EXERCISE INSTRUCTIONS
Report how many lines in the records below hold the word "translations". Add nothing to the number.

***** DATA SECTION

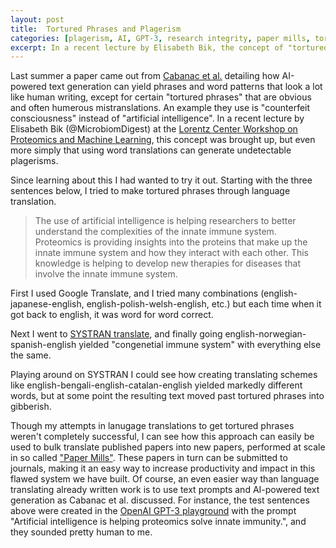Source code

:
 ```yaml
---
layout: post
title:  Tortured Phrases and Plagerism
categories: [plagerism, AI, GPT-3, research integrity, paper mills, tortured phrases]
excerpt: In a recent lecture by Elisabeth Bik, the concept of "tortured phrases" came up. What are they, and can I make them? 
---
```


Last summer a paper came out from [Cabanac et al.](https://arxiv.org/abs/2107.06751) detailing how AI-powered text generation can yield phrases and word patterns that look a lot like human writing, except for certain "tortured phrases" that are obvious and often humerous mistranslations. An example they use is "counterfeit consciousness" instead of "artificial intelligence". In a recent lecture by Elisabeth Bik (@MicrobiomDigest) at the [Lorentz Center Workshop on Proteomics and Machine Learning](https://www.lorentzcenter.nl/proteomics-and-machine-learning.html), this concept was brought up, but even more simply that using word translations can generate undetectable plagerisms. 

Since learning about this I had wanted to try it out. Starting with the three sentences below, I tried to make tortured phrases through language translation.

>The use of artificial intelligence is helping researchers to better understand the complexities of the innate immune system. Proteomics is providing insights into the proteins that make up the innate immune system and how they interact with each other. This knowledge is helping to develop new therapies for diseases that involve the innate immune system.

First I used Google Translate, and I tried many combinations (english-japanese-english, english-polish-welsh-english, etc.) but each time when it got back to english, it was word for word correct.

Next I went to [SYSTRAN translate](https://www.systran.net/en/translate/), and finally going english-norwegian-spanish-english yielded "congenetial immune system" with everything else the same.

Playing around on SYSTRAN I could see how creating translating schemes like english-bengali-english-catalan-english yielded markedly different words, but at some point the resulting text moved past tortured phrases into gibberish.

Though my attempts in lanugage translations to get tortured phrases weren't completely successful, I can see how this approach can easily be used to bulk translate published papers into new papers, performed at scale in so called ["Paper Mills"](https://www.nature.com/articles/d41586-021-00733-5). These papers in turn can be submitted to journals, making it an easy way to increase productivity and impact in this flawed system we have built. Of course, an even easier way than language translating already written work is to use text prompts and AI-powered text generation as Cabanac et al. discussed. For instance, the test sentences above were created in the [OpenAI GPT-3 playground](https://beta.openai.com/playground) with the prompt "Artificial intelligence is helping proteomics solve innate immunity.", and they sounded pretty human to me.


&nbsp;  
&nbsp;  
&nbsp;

**********
***** DATA SECTION

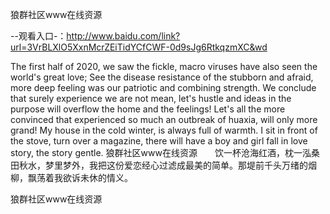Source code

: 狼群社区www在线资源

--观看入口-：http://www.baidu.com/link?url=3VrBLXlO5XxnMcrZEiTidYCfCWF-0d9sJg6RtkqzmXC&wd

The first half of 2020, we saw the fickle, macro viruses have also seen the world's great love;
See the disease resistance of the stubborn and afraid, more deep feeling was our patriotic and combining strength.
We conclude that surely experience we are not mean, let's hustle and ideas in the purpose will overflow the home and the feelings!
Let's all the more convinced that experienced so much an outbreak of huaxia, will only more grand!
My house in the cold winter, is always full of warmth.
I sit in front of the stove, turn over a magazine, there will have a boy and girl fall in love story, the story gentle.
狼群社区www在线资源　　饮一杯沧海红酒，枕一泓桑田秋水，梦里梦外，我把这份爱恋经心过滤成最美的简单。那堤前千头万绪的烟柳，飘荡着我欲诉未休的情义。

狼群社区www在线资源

**********

EXPECTED ANSWER
2